Without altering a single character, set down all of the data below.

Stored items
---
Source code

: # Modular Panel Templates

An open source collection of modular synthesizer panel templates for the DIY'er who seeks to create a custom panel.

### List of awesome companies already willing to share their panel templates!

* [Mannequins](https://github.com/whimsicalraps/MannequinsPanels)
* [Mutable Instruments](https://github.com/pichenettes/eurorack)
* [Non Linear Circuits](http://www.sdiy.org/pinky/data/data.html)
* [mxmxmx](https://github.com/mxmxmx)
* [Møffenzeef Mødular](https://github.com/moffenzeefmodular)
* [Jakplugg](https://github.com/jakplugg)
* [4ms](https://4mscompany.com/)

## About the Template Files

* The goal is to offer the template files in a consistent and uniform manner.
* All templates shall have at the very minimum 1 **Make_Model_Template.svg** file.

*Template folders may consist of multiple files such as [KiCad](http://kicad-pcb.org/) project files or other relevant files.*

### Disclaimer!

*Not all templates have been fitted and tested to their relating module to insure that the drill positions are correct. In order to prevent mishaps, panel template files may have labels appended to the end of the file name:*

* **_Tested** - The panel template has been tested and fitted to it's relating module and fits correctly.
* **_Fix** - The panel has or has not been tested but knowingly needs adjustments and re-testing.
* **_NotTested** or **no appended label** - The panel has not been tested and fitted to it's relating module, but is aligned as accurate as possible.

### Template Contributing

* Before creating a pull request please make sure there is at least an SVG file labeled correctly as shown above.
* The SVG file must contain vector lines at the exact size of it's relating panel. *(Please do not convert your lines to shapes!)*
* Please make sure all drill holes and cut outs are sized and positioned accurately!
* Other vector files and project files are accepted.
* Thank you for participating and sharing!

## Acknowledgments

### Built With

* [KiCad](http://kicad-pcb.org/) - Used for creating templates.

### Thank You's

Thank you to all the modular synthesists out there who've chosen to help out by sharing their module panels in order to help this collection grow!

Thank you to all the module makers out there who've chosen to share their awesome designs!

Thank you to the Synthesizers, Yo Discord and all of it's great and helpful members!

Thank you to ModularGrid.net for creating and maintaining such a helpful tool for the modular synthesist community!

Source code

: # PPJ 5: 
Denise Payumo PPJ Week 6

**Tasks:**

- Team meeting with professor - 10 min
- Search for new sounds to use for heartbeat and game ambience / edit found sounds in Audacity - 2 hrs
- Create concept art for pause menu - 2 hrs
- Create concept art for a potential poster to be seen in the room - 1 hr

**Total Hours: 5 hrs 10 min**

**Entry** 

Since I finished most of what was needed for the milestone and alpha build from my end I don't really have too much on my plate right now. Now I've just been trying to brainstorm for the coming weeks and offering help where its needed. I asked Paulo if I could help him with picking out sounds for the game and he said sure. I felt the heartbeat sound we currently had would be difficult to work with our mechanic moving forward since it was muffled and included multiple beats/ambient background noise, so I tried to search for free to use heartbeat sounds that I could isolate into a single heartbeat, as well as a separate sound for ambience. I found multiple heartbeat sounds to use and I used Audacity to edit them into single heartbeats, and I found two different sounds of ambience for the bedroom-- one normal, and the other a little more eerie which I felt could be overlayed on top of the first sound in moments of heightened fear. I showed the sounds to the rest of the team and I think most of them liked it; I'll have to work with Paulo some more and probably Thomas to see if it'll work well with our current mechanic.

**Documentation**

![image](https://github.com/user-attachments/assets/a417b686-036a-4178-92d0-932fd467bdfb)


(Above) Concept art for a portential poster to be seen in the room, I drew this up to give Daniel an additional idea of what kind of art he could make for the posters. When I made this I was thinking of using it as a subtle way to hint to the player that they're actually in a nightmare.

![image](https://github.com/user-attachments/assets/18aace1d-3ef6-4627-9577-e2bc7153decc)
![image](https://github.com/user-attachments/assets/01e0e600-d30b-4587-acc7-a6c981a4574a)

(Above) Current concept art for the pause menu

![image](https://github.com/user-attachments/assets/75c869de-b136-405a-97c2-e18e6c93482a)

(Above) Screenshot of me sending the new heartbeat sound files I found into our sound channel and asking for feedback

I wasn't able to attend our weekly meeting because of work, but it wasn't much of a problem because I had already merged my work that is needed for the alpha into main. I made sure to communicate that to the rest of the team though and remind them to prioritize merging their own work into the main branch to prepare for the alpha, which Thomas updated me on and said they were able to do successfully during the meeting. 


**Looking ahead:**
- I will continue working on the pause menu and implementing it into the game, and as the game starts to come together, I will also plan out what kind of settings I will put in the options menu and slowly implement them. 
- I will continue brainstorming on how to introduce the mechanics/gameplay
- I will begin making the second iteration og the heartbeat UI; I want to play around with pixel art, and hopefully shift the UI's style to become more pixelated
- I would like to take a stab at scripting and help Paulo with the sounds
---
Answer to this exercise -
Source code

: # Modular Panel Templates

An open source collection of modular synthesizer panel templates for the DIY'er who seeks to create a custom panel.

### List of awesome companies already willing to share their panel templates!

* [Mannequins](https://github.com/whimsicalraps/MannequinsPanels)
* [Mutable Instruments](https://github.com/pichenettes/eurorack)
* [Non Linear Circuits](http://www.sdiy.org/pinky/data/data.html)
* [mxmxmx](https://github.com/mxmxmx)
* [Møffenzeef Mødular](https://github.com/moffenzeefmodular)
* [Jakplugg](https://github.com/jakplugg)
* [4ms](https://4mscompany.com/)

## About the Template Files

* The goal is to offer the template files in a consistent and uniform manner.
* All templates shall have at the very minimum 1 **Make_Model_Template.svg** file.

*Template folders may consist of multiple files such as [KiCad](http://kicad-pcb.org/) project files or other relevant files.*

### Disclaimer!

*Not all templates have been fitted and tested to their relating module to insure that the drill positions are correct. In order to prevent mishaps, panel template files may have labels appended to the end of the file name:*

* **_Tested** - The panel template has been tested and fitted to it's relating module and fits correctly.
* **_Fix** - The panel has or has not been tested but knowingly needs adjustments and re-testing.
* **_NotTested** or **no appended label** - The panel has not been tested and fitted to it's relating module, but is aligned as accurate as possible.

### Template Contributing

* Before creating a pull request please make sure there is at least an SVG file labeled correctly as shown above.
* The SVG file must contain vector lines at the exact size of it's relating panel. *(Please do not convert your lines to shapes!)*
* Please make sure all drill holes and cut outs are sized and positioned accurately!
* Other vector files and project files are accepted.
* Thank you for participating and sharing!

## Acknowledgments

### Built With

* [KiCad](http://kicad-pcb.org/) - Used for creating templates.

### Thank You's

Thank you to all the modular synthesists out there who've chosen to help out by sharing their module panels in order to help this collection grow!

Thank you to all the module makers out there who've chosen to share their awesome designs!

Thank you to the Synthesizers, Yo Discord and all of it's great and helpful members!

Thank you to ModularGrid.net for creating and maintaining such a helpful tool for the modular synthesist community!

Source code

: # PPJ 5: 
Denise Payumo PPJ Week 6

**Tasks:**

- Team meeting with professor - 10 min
- Search for new sounds to use for heartbeat and game ambience / edit found sounds in Audacity - 2 hrs
- Create concept art for pause menu - 2 hrs
- Create concept art for a potential poster to be seen in the room - 1 hr

**Total Hours: 5 hrs 10 min**

**Entry** 

Since I finished most of what was needed for the milestone and alpha build from my end I don't really have too much on my plate right now. Now I've just been trying to brainstorm for the coming weeks and offering help where its needed. I asked Paulo if I could help him with picking out sounds for the game and he said sure. I felt the heartbeat sound we currently had would be difficult to work with our mechanic moving forward since it was muffled and included multiple beats/ambient background noise, so I tried to search for free to use heartbeat sounds that I could isolate into a single heartbeat, as well as a separate sound for ambience. I found multiple heartbeat sounds to use and I used Audacity to edit them into single heartbeats, and I found two different sounds of ambience for the bedroom-- one normal, and the other a little more eerie which I felt could be overlayed on top of the first sound in moments of heightened fear. I showed the sounds to the rest of the team and I think most of them liked it; I'll have to work with Paulo some more and probably Thomas to see if it'll work well with our current mechanic.

**Documentation**

![image](https://github.com/user-attachments/assets/a417b686-036a-4178-92d0-932fd467bdfb)


(Above) Concept art for a portential poster to be seen in the room, I drew this up to give Daniel an additional idea of what kind of art he could make for the posters. When I made this I was thinking of using it as a subtle way to hint to the player that they're actually in a nightmare.

![image](https://github.com/user-attachments/assets/18aace1d-3ef6-4627-9577-e2bc7153decc)
![image](https://github.com/user-attachments/assets/01e0e600-d30b-4587-acc7-a6c981a4574a)

(Above) Current concept art for the pause menu

![image](https://github.com/user-attachments/assets/75c869de-b136-405a-97c2-e18e6c93482a)

(Above) Screenshot of me sending the new heartbeat sound files I found into our sound channel and asking for feedback

I wasn't able to attend our weekly meeting because of work, but it wasn't much of a problem because I had already merged my work that is needed for the alpha into main. I made sure to communicate that to the rest of the team though and remind them to prioritize merging their own work into the main branch to prepare for the alpha, which Thomas updated me on and said they were able to do successfully during the meeting. 


**Looking ahead:**
- I will continue working on the pause menu and implementing it into the game, and as the game starts to come together, I will also plan out what kind of settings I will put in the options menu and slowly implement them. 
- I will continue brainstorming on how to introduce the mechanics/gameplay
- I will begin making the second iteration og the heartbeat UI; I want to play around with pixel art, and hopefully shift the UI's style to become more pixelated
- I would like to take a stab at scripting and help Paulo with the sounds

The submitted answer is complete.